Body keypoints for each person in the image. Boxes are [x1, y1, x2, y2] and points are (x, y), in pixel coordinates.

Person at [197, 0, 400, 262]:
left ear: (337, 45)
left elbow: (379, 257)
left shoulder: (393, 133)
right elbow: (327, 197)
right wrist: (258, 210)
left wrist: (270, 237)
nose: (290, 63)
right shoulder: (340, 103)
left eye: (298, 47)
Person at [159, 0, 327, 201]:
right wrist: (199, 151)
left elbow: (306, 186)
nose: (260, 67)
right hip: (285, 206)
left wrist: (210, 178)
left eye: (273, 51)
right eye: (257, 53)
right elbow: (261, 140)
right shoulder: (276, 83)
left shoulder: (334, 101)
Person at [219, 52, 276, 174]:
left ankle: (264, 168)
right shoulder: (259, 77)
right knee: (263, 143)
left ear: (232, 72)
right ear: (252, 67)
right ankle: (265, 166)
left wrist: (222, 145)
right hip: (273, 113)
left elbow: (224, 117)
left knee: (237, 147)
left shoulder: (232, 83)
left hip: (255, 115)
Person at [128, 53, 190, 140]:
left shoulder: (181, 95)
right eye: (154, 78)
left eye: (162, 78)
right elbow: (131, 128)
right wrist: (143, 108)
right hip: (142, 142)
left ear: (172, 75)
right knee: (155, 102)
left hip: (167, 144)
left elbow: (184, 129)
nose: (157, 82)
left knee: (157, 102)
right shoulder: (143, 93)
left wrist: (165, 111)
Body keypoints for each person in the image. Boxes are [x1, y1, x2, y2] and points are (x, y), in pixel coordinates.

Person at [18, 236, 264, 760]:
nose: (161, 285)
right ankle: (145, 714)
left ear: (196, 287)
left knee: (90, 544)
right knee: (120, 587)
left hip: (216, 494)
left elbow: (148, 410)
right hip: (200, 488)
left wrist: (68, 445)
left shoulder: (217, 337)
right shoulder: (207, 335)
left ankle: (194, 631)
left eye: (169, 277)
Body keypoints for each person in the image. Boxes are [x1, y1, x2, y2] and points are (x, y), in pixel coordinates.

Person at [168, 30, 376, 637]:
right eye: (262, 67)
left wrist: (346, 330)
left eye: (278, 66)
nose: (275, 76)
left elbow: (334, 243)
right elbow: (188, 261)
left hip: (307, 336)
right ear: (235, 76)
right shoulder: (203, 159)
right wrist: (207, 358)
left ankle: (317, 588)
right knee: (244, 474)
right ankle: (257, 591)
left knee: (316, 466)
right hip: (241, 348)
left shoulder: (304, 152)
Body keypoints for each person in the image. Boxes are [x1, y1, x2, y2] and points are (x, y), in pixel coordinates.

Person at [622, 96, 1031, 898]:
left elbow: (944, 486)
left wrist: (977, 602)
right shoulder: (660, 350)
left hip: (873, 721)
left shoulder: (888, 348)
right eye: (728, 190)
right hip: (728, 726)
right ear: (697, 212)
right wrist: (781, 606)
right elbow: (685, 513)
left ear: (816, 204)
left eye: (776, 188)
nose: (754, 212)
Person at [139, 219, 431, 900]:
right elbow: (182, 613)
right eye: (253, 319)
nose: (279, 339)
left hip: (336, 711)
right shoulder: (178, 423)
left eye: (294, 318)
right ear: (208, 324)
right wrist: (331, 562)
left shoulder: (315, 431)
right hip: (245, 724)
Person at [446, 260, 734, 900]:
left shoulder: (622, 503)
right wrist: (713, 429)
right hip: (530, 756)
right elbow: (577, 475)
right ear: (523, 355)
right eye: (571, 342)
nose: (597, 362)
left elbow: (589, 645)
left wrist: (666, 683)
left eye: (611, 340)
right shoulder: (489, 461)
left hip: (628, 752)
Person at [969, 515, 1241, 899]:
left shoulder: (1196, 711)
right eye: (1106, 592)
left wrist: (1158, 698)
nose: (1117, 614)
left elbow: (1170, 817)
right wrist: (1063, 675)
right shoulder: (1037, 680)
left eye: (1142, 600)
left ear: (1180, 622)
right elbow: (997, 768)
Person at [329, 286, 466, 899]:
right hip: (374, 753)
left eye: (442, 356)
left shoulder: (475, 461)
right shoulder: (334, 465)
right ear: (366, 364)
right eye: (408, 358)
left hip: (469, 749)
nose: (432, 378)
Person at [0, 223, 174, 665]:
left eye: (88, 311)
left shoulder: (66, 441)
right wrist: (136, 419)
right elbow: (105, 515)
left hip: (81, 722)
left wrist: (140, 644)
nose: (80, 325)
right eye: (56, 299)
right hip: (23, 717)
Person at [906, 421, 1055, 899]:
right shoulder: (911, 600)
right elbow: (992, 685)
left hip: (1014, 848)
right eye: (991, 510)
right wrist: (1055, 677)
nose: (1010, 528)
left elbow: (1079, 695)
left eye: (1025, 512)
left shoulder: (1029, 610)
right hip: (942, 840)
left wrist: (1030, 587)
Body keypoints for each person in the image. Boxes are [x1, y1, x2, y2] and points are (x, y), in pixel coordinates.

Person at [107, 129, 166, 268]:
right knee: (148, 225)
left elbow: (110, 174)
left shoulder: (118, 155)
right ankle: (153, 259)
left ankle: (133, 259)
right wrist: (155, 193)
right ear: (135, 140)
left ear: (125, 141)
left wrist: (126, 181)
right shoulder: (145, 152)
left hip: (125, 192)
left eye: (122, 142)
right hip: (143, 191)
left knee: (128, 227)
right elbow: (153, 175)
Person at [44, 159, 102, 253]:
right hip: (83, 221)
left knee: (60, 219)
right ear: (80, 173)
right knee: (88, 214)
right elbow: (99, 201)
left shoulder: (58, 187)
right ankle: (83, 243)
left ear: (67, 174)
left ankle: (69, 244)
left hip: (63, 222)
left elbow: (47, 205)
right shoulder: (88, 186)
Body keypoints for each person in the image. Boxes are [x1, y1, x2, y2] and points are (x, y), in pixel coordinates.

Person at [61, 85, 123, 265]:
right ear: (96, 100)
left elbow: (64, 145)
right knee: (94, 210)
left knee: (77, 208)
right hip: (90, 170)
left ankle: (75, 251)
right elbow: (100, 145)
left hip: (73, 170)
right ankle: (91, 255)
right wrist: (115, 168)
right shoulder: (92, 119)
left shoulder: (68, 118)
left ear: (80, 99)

━━━━━━━━━━

Work required:
Going down the listing above, begin printing at the line with "right hip: (942, 840)" and finish with the line with "left eye: (122, 142)", exactly as they appear.

Task result:
right hip: (942, 840)
left wrist: (1030, 587)
Body keypoints for each person in the image. Boxes are [x1, y1, x2, y2] and points are (x, y), in pixel coordinates.

Person at [107, 129, 166, 268]:
right knee: (148, 225)
left elbow: (110, 174)
left shoulder: (118, 155)
right ankle: (153, 259)
left ankle: (133, 259)
right wrist: (155, 193)
right ear: (135, 140)
left ear: (125, 141)
left wrist: (126, 181)
right shoulder: (145, 152)
left hip: (125, 192)
left eye: (122, 142)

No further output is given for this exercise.